WORK ORDER 1 ::
Duplicate the part of the Vietnam sentencing report starting with "Crackdown on peaceful" and going on through "Vietnam’s Penal Code.", keeping the wording unchanged.
WORK ORDER 2 ::
Go on with the Vietnam sentencing report from the point where it stops.

Five peaceful protesters are handed prison sentences © Getty

Thirteen people jailed in past five weeks for ‘crimes’ such as blogging and using Facebook

More than 100 prisoners of conscience languishing in Vietnam’s jails

Crackdown on peaceful dissent increasing in lead-up to new cybersecurity law taking effect

Five peaceful protesters have been handed prison sentences of between eight and 15 years today, after a court in Ho Chi Minh City convicted them of “activities aimed at overthrowing the people’s administration”.

Luu Van Vinh (sentenced to 15 years), Nguyen Quoc Hoan (13 years), Nguyen Van Duc Do (11 years), Tu Cong Nghia (ten years), and Phan Trung (eight years) have been convicted under Article 79 of Vietnam’s Penal Code.

This verdict is the latest in a recent wave of repressive rulings. Amnesty is aware of another eight people jailed last month merely for peacefully exercising their right to freedom of expression.

Minar Pimple, Amnesty International’s Senior Director for Global Operations, said:

“This cruel and senseless ruling is clearly aimed at stifling people’s right to speak their mind. They should immediately and unconditionally be released.

“Thirteen people have been placed behind bars in the past five weeks for ‘crimes’ such as blogging, using Facebook and other peaceful pursuits. This is a deeply concerning escalation. These convictions and jail sentences should all be voided immediately, as should those of more than 100 other prisoners of conscience languishing in Vietnam’s jails.

THE DATA ::
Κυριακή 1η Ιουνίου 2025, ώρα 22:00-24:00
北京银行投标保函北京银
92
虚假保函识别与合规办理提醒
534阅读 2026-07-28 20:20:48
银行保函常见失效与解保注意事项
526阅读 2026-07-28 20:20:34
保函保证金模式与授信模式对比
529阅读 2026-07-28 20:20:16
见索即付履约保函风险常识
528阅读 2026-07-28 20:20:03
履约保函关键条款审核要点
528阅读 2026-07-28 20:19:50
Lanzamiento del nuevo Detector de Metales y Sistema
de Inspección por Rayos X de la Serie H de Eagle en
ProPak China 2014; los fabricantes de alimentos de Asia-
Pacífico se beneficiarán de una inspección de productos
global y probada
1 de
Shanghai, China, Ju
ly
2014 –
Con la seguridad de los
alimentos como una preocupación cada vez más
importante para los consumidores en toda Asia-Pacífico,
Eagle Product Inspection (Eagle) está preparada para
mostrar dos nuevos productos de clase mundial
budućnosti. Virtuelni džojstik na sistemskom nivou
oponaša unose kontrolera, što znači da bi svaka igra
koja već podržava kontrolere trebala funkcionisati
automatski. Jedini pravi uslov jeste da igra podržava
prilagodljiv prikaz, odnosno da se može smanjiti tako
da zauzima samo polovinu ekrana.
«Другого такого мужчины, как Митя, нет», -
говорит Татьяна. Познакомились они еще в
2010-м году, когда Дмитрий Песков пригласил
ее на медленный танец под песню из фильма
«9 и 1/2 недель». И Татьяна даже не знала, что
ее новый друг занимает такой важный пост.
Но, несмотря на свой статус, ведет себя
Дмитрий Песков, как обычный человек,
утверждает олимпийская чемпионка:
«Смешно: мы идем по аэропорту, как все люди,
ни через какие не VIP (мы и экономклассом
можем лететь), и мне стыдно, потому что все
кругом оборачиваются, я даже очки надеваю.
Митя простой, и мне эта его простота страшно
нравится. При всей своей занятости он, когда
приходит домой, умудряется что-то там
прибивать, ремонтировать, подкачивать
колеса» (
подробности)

EXERCISE RESULT 1 ::
Crackdown on peaceful dissent increasing in lead-up to new cybersecurity law taking effect

Five peaceful protesters have been handed prison sentences of between eight and 15 years today, after a court in Ho Chi Minh City convicted them of “activities aimed at overthrowing the people’s administration”.

Luu Van Vinh (sentenced to 15 years), Nguyen Quoc Hoan (13 years), Nguyen Van Duc Do (11 years), Tu Cong Nghia (ten years), and Phan Trung (eight years) have been convicted under Article 79 of Vietnam’s Penal Code.

EXERCISE RESULT 2 ::
“With a new cybersecurity law taking effect in January, Vietnam’s leaders are likely to step up their relentless crackdown against their people. It’s time to reverse direction and let the people of Vietnam be free to express themselves and enjoy their human rights.”

Environmental activism under attack

Luu Van Vinh had been active in peacefully protesting against Chinese maritime activity in the disputed South China Sea and the government’s response to the Formosa environmental disaster, a massive toxic spill from a Taiwanese steel plant in Vietnam’s Central Coast. His co-defendants are accused of belonging to a small local group founded to promote democracy and human rights called the “Coalition of Self-determined Vietnamese Peoples”. Their pre-trial detention - which has taken place since November 2016 - was denounced as unlawful and arbitrary by the UN Working Group on Arbitrary Detention in May this year.